"It seems they've had some difficulty in getting alfalfa here lately," the girl explained. "I'm sorry, Mr. Huber. The best I can do for you is to promise to bring every bale I can next trip."
"Rush it," ordered the merchant. "If you can make it, let somebody else's order ride, Jo, and bring me every pound you can."
"I'll see what can be done," was her promise as she left and went to the little cabin that she had had built for her at the edge of town.
Here she cleansed herself of the stains of the trip, and substituted for chaps and flannel shirt a new tailor-made suit which had just come from Los Angeles. As she was about to go out again Twitter-or-Tweet Orr Tweet knocked on her door.
"Jo," he said with his whimsical smile, "I'm showing a couple o' men some property, and thought you might like to take a ride. You've never seen much of the cultivated land, have you—except from a distance? Come 'n' see what chances your money's got in Paloma Rancho, the Homesteader's Promised Land of Milk and Honey. Won't be gone over an hour."
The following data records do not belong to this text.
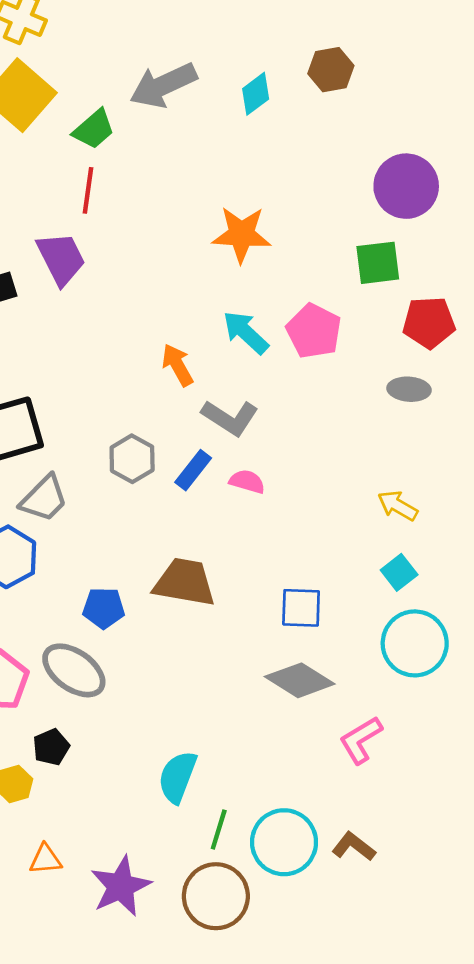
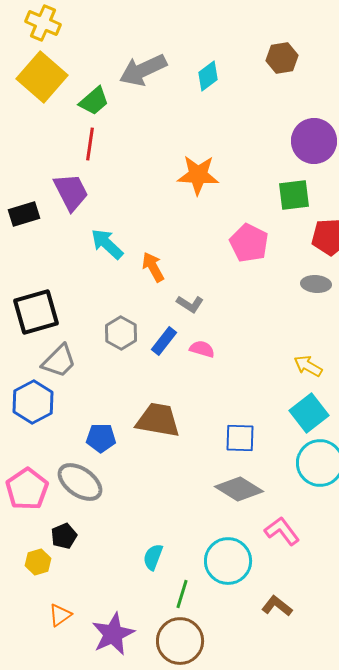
brown hexagon: (331, 70) -> (282, 58), moved
cyan arrow: (246, 332) -> (107, 244), moved
gray L-shape: (230, 418) -> (190, 304), size x0.7
cyan square: (399, 572) -> (309, 413), size x1.5
pink L-shape: (361, 740) -> (282, 531), turned 84
cyan semicircle: (178, 777) -> (153, 557), size x0.7
cyan circle: (284, 842) -> (228, 561), moved
orange triangle: (45, 859) -> (60, 615), turned -30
His car was waiting, with his two prospective land purchasers in the tonneau. Jo readily agreed, for she had nothing to occupy her, and Tweet helped her in beside the driver's seat, after introducing the men to her.
Tweet drove slowly and talked a great deal, steering the car with one hand and directing his conversation at all three of his listeners. He dwelt at length to the strangers on Jerkline Jo's great success in her freighting enterprise, not neglecting to mention that she was investing a great portion of her profits in Paloma Rancho. The men were impressed.
Jo, too, was impressed with Tweet's abilities as a salesman. He emanated confidence, and his enthusiasm seemed well-founded and sincere. In fact, the new alfalfa ranches and the orchards of young pear trees looked promising indeed, and the projects showed evidences of thrift and capability on the part of the ranchers and near-ranchers who had bought land on contract from the discoverer of Paloma Rancho's dormant possibilities.
Tweet told of his idea of eventually tapping the mountain lake near which Jo was wont to camp and bringing the water down to irrigate such portions of desert land as might require it; for there were places where three hundred feet of boring had not developed a drop of the precious fluid. The promoter had an engineer's estimate of the cost of the entire water system, and said that his original figures had been pretty close.
It all seemed feasible, and things looked generally prosperous. Jo enjoyed her ride and the opportunity to see what had been accomplished. Returning, however, the complete enjoyment of the trip was marred by tire trouble, and, with one thing and another, it was nine o'clock at night before the party, reached Ragtown.